Wednesday, May 23, 2012

Narrative Transport

Our dear Latayne is in limbo without internet at the moment, so we have reposted this excellent contribution.  She will be back soon!

Every once in a while I read something that so aptly describes something related to writing and reading that I want everyone to read it.

Such is the case in the following brief quote from the foreword to a collection of short stories of a rare genre: Christian science fiction. The book is Leaps of Faith, edited by Karina and Robert Fabian.

I was a teenager when I read The Lord of the Rings for the first time. Afterwards, I wanted to believe it was true: that somehow, somewhen, elves had walked the earth, men had lived heroic, tragic lives, and curious creatures called hobbits had once saved everyone from evil triumphant before sinking back into well-earned obscurity. . .
 I didn’t analyze it at the time, but allowed myself to be swept up and away by the power of mere words on a page.
 Three decades later, I can put a scientific name to that experience: narrative transport.
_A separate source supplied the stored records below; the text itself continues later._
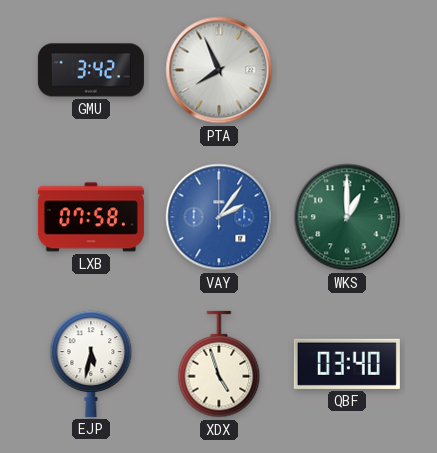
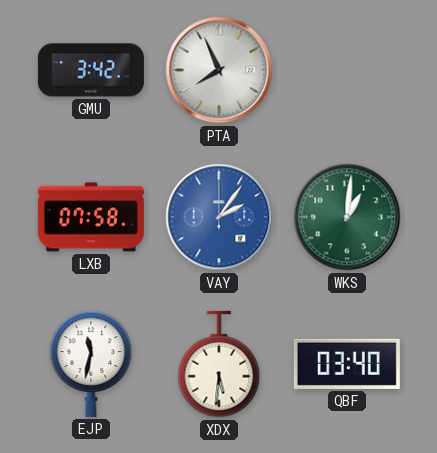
WKS: 1:00 -> 1:01
EJP: 5:32 -> 11:32
XDX: 4:57 -> 5:31
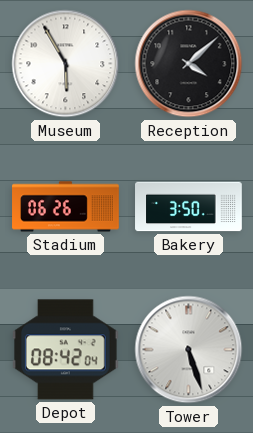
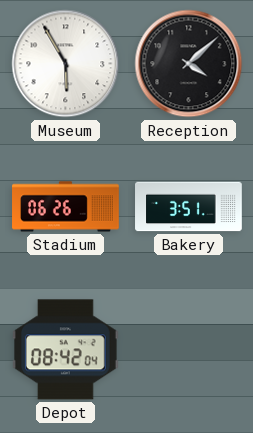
Bakery: 3:50 -> 3:51
Tower: 5:27 -> none
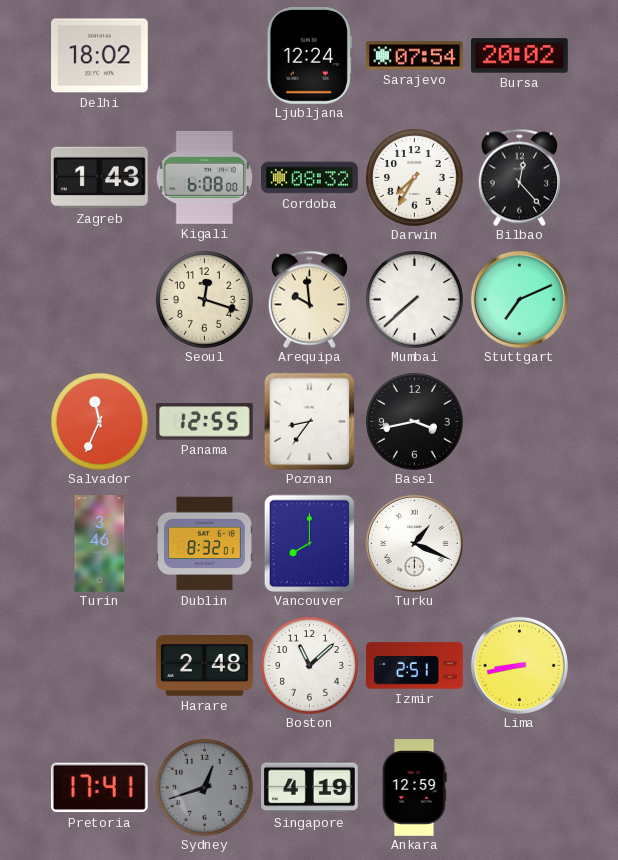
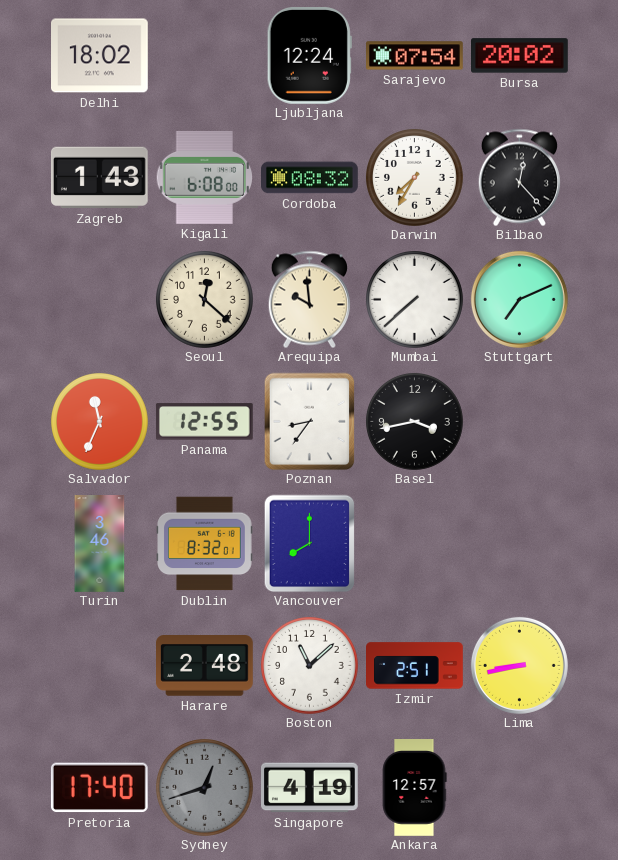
Seoul: 12:18 -> 12:22
Turku: 1:19 -> none
Pretoria: 17:41 -> 17:40
Ankara: 12:59 -> 12:57
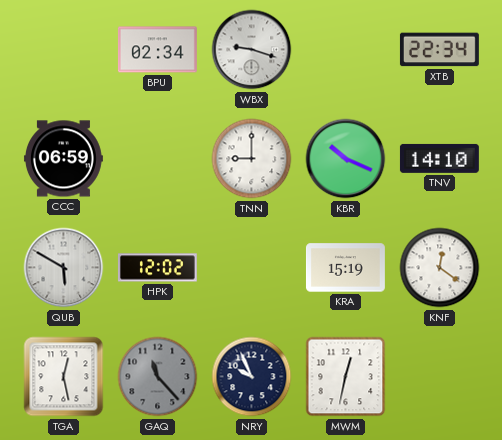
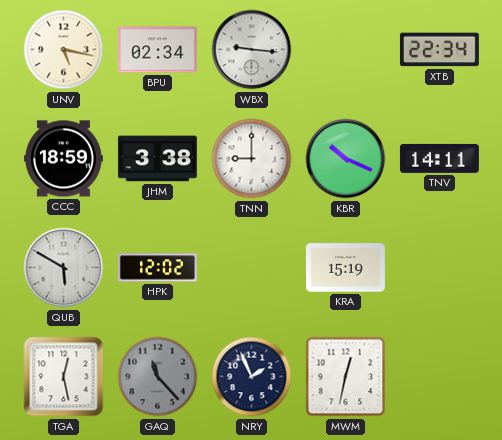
UNV: none -> 5:17
WBX: 9:18 -> 9:16
CCC: 06:59 -> 18:59
JHM: none -> 3:38
TNV: 14:10 -> 14:11
KNF: 12:21 -> none
NRY: 9:56 -> 1:56
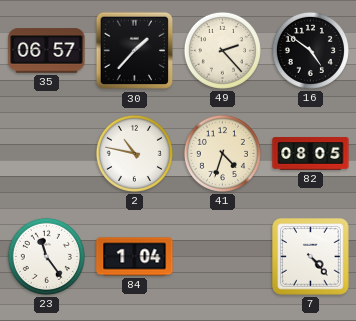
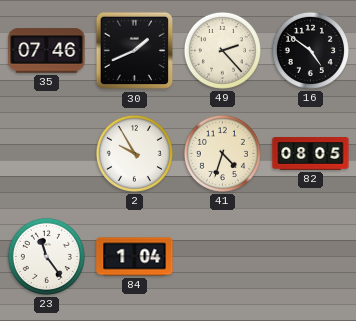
35: 06:57 -> 07:46
30: 1:37 -> 1:41
2: 10:47 -> 9:55
7: 4:23 -> none
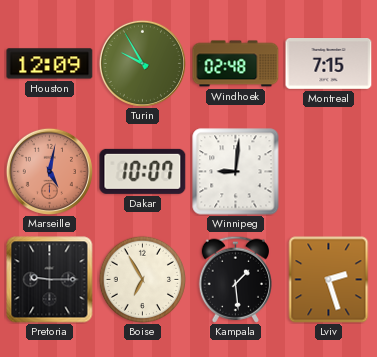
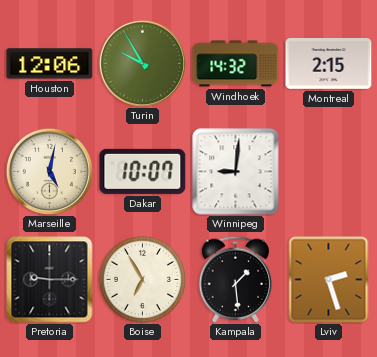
Houston: 12:09 -> 12:06
Windhoek: 02:48 -> 14:32
Montreal: 7:15 -> 2:15
Marseille dial: salmon -> cream
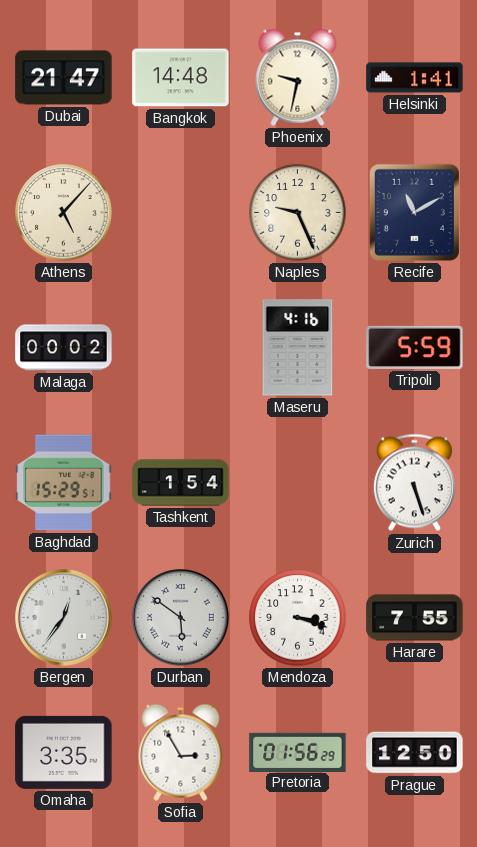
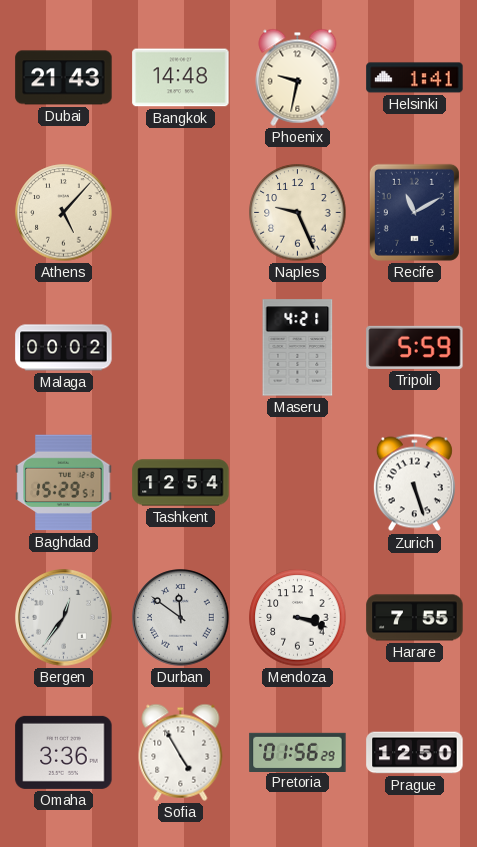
Dubai: 21:47 -> 21:43
Maseru: 4:16 -> 4:21
Tashkent: 1:54 -> 12:54
Durban: 5:51 -> 11:51
Omaha: 3:35 -> 3:36
Sofia: 2:55 -> 4:55
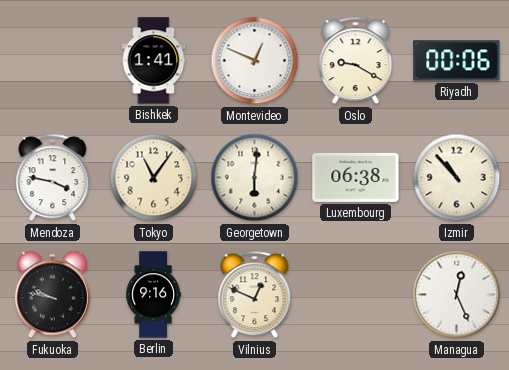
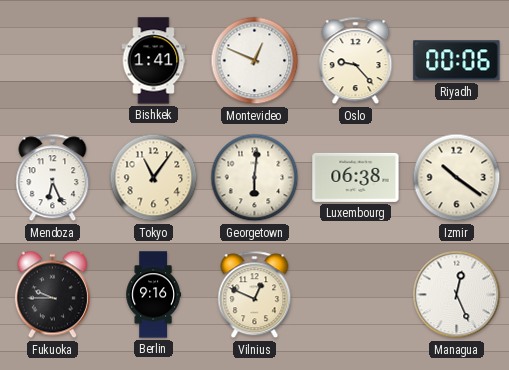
Oslo: 9:20 -> 9:23
Mendoza: 3:47 -> 6:26
Izmir: 10:53 -> 10:21
Fukuoka: 9:47 -> 9:45
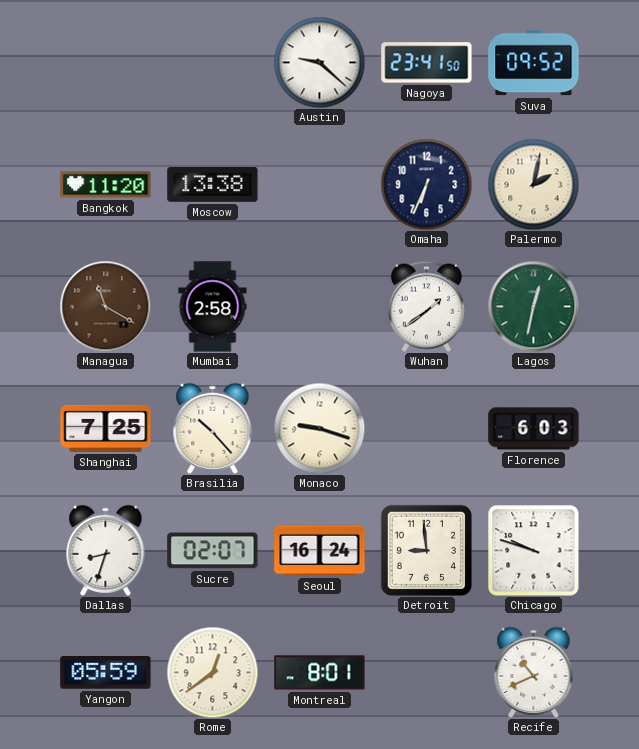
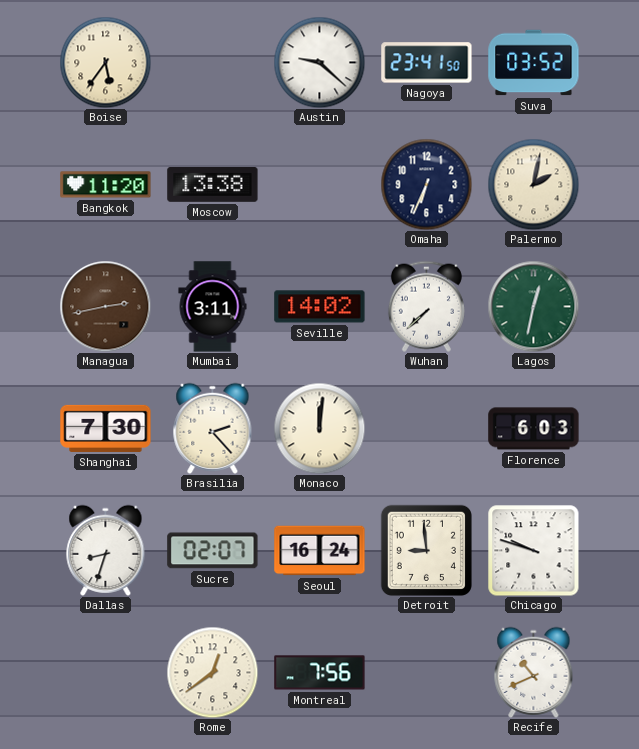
Boise: none -> 5:36
Suva: 09:52 -> 03:52
Managua: 11:20 -> 2:43
Mumbai: 2:58 -> 3:11
Seville: none -> 14:02
Wuhan: 1:39 -> 7:38
Shanghai: 7:25 -> 7:30
Brasilia: 10:23 -> 2:23
Monaco: 9:18 -> 12:01
Yangon: 05:59 -> none
Montreal: 8:01 -> 7:56
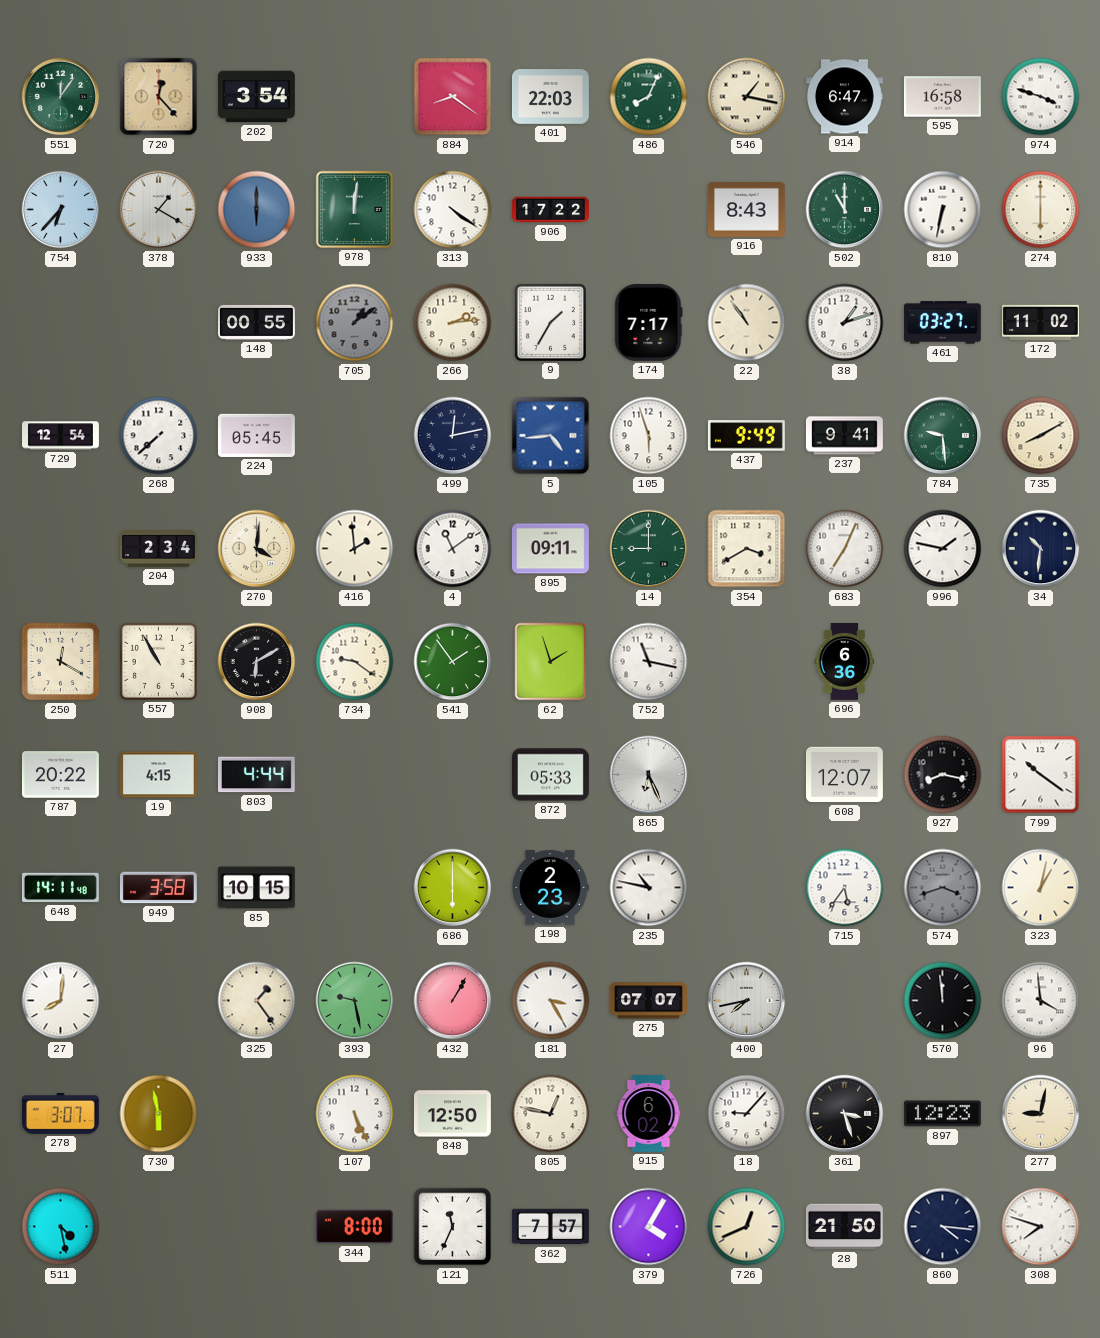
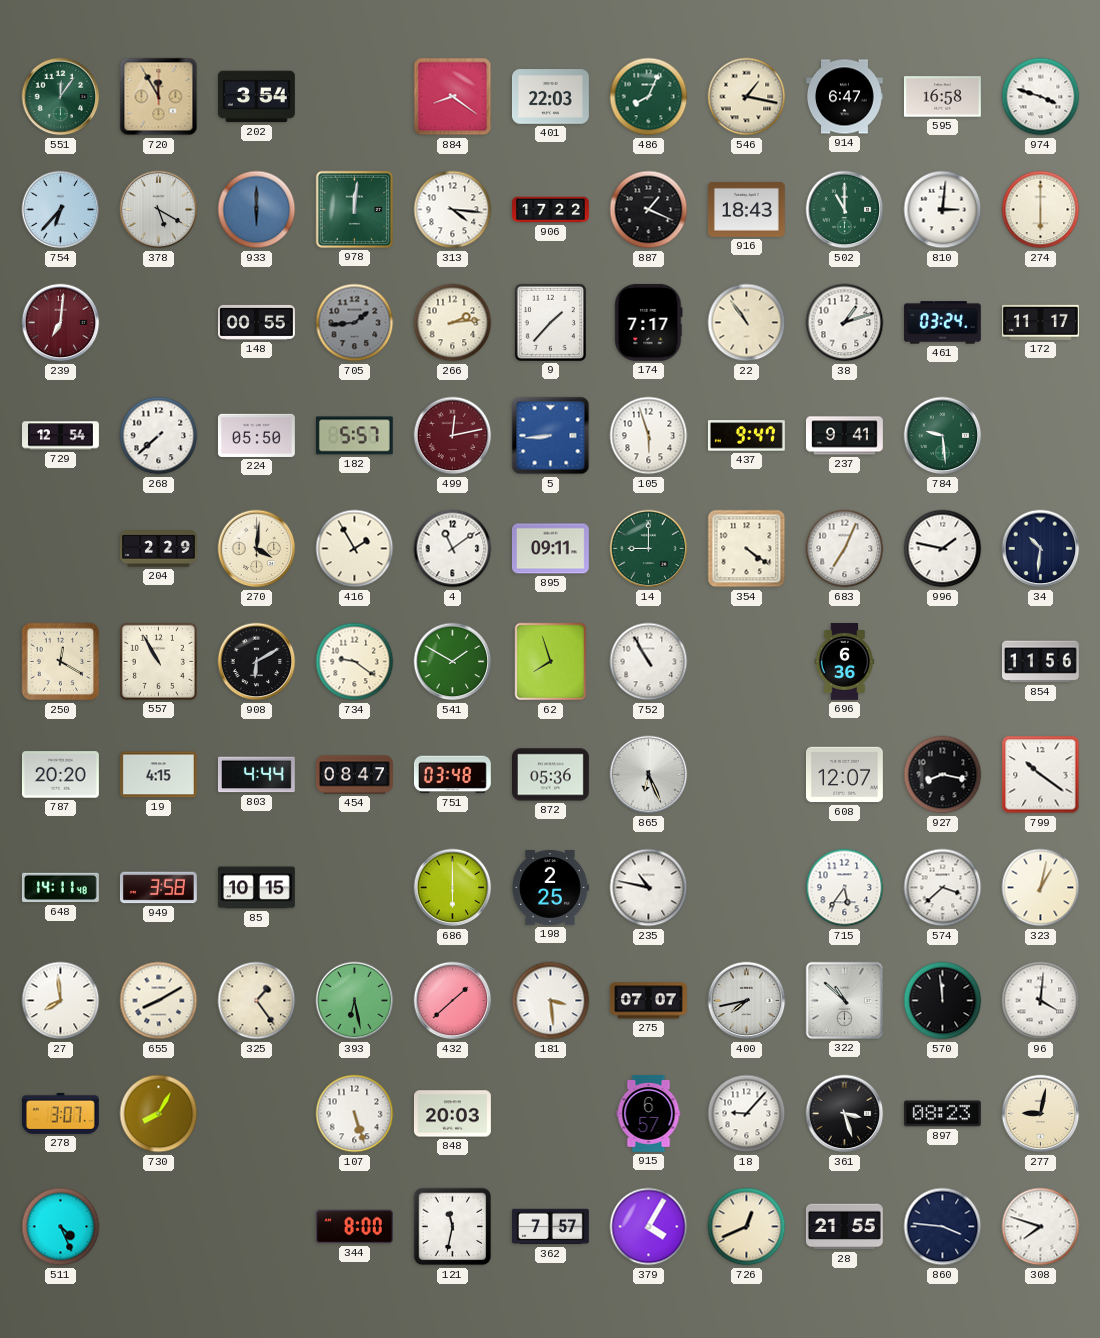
720: 12:23 -> 11:55
378: 1:20 -> 5:20
313: 4:21 -> 4:16
887: none -> 1:19
916: 8:43 -> 18:43
810: 6:32 -> 3:01
239: none -> 7:01
705: 1:09 -> 1:44
9: 1:35 -> 1:37
461: 03:27 -> 03:24
172: 11:02 -> 11:17
224: 05:45 -> 05:50
182: none -> 5:57
499 dial: navy -> burgundy
5: 4:44 -> 8:44
437: 9:49 -> 9:47
735: 8:10 -> none
204: 2:34 -> 2:29
416: 1:59 -> 1:55
354: 3:40 -> 4:21
541: 1:54 -> 1:50
62: 1:57 -> 7:57
752: 11:17 -> 10:55
854: none -> 11:56
787: 20:22 -> 20:20
454: none -> 08:47
751: none -> 03:48
872: 05:33 -> 05:36
198: 2:23 -> 2:25
574: 3:42 -> 3:38
574 dial: grey -> white
27: 8:01 -> 7:59
655: none -> 8:10
393: 9:28 -> 6:28
432: 1:05 -> 1:38
181: 3:25 -> 3:29
322: none -> 10:52
96: 3:59 -> 4:01
730: 5:58 -> 8:05
107: 5:26 -> 5:27
848: 12:50 -> 20:03
805: 12:47 -> none
915: 6:02 -> 6:57
897: 12:23 -> 08:23
511: 4:28 -> 4:26
121: 11:34 -> 11:32
28: 21:50 -> 21:55
860: 4:16 -> 3:46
It describes our capacity to be taken out of our mundane lives, immersed in another world and our feelings irresistibly tied to those of the story’s characters. Whether this capacity is hardwired by evolution, designed by God, or both, it appears there is part of us that can only be accessed by stories. Storytelling is as ubiquitous in human society as religion is, whether that culture is past, present, or future. We tell stories because we have to. We are made that way.

--Dr. Simon Morden
How about you? What book has effected such a "narrative transport" for you?


Anonymous said...

Narrative transport. What a perfect description of what a good novel accomplishes. For me, that's the key -- though I didn't realize it till now. If a novel doesn't "take me away" or draw me into its world, then it hasn't accomplished its purpose for me. That's the difference between a book I fall in love with and one I just tolerate because I will almost never not finish a novel if I start it.

Henrietta Frankensee said...

First may I say I write Christian science fiction and thanks to Marcher Lord Press it isn't as rare as it used to be.
Jeffery Overstreet's Aurelia's Thread series transported me to another world.

Patti Hill said...

In the genre of Science Fiction written from a Christian point-of-view, I LOVED the Restorer series by Sharon Hinck, also available at Marcher Lord. I've been in my attic since reading the second book, determined to find a portal.

I experience narrative transport through other genres as well. Like Sharon, any story that draws me into its story world leaves me looking for ways back into that world when I'm away from the pages. What a great term!

Marian said...

Lately I've been reading books to analyse how to write a good book. I'm pretty good at analysing the inferior books.

The excellent books with narrative transport are more difficult...I keep getting distracted by the story.

Anonymous said...

Marian, isn't that the truth? You made me laugh this morning. Thank you.